Obviamente não escolhemos por quem nos apaixonamos (não estou falando de estar afim, ou querer ficar com alguém por sua beleza, mas de realmente gostar da pessoa, sem se importar com seu exterior). Por este motivo, culpamos nosso "cupido", mas simplesmente nos permitimos estar perto de alguém que não presta. E voltamos à questão de que se a pessoa não presta, vai machucar. Suponhamos que eu goste de um cara. Ele vai dar a entender que sente o mesmo por mim, vai me iludir, vai me usar para fazer ciúmes nas outras, vai fazer eu acreditar que ele quer algo sério comigo, e finalmente, pedirá sexo. Eu, como acredito que ele queira algo sério num futuro próximo, dou o que ele pede, e assim que ele cansar, pegará meu coração, pisará, cuspirá e o jogará na lata do lixo.

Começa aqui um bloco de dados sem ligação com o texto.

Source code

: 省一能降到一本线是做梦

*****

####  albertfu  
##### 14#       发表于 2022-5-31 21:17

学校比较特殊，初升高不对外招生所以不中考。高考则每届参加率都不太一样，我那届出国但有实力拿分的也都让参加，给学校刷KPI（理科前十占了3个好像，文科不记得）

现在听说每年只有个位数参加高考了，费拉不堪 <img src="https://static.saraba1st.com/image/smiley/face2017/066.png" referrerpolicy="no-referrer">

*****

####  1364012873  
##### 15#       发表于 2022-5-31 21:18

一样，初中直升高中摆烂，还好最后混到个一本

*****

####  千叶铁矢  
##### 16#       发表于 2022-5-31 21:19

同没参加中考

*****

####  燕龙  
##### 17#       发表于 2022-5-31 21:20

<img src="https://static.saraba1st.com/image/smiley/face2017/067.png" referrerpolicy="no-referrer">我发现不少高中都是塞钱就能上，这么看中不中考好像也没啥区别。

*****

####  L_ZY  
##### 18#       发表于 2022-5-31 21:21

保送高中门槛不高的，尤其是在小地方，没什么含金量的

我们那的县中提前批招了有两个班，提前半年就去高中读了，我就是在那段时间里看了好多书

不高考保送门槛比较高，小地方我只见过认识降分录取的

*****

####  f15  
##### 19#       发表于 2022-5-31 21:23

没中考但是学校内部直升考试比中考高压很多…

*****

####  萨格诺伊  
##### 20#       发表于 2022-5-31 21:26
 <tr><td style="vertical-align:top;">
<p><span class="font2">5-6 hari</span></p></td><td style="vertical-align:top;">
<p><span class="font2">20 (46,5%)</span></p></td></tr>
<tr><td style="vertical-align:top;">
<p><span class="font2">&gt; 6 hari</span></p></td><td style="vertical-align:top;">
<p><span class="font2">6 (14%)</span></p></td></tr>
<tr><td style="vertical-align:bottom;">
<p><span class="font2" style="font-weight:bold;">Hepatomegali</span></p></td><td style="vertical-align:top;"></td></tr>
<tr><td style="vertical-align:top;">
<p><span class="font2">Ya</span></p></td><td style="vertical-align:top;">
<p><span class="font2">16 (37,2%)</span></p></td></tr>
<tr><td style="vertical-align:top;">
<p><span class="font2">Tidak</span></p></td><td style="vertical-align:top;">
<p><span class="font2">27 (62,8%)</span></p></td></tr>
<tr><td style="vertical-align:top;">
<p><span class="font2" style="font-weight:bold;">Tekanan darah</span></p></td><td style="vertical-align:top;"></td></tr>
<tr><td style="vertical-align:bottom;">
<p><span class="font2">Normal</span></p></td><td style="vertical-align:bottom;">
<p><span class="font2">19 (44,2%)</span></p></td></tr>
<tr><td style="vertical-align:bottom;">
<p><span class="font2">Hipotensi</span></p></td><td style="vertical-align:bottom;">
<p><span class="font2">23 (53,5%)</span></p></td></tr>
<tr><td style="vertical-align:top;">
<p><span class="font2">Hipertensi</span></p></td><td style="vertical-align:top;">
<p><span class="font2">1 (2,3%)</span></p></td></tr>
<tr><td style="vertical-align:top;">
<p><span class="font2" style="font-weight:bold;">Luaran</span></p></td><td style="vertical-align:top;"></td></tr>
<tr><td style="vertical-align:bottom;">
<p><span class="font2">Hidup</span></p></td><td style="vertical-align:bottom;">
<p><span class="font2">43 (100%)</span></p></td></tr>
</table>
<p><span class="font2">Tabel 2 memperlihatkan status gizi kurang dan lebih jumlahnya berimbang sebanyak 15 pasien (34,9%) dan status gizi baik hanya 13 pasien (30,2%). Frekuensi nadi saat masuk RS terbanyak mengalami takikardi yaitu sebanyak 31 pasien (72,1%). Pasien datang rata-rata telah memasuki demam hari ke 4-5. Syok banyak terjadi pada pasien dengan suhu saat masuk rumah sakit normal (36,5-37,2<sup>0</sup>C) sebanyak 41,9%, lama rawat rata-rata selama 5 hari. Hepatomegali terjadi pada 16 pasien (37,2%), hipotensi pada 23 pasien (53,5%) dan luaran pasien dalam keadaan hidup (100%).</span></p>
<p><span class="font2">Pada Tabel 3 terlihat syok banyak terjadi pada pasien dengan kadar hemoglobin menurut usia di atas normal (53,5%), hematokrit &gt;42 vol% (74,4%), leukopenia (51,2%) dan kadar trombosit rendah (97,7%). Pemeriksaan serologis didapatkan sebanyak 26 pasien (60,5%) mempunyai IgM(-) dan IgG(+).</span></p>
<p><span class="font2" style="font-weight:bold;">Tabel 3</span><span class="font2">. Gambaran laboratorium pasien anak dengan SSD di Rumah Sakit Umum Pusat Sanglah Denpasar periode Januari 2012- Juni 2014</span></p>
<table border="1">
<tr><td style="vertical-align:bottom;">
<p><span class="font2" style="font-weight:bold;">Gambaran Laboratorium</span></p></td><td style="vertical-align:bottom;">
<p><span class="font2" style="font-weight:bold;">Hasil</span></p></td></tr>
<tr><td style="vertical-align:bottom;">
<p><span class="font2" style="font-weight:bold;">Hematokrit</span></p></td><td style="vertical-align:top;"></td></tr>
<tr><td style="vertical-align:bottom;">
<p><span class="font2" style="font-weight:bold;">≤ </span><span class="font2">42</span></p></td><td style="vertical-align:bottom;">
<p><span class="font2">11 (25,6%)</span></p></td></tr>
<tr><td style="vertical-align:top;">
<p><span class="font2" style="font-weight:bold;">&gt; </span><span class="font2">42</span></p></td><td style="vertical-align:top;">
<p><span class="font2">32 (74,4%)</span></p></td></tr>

Não estou aqui para dizer que homem não presta, ou que mulher não presta, embora eu ache que, em geral, o ser humano não presta. Mas este não é o que eu quero expressar. A questão é que depois de ser iludida várias e várias vezes, não consigo mais acreditar em ninguém, e nem devo. O problema é que eu, por ter quase que um trauma de me entregar demais, ou retribuir um sentimento que nem existe, muitas vezes não demonstro estar gostando também, e o cara desiste. Ou seja, ou eu demonstro demais, e acabo magoada e sozinha, ou eu não demonstro nada, e acabo sozinha e carente. Cheguei a uma conclusão de que além de fingir que temos um coração de ferro, não podemos acreditar em qualquer coisa que nos falam. Por mais que gostamos da pessoa, por mais que confiemos nela, não vale a pena acreditar, se iludir, e depois acabar com um furo no peito. E é óbvio que queremos acreditar, pois queremos que dê certo, e acreditamos num futuro com muito amor.
O problema é que nem sempre a pessoa está no mesmo mundo que você, nem sempre ela será honesta e inocente como você. Pense nisso. Antes de se apaixonar por uma pessoa, procure saber de seus relacionamentos anteriores e de seus conceitos e ideias, que muitas vezes falam muito sobre ela. Não fique feliz com um "você é linda" ou "te amo" porque a felicidade deste momento é proporcional à sua tristeza e decepção depois.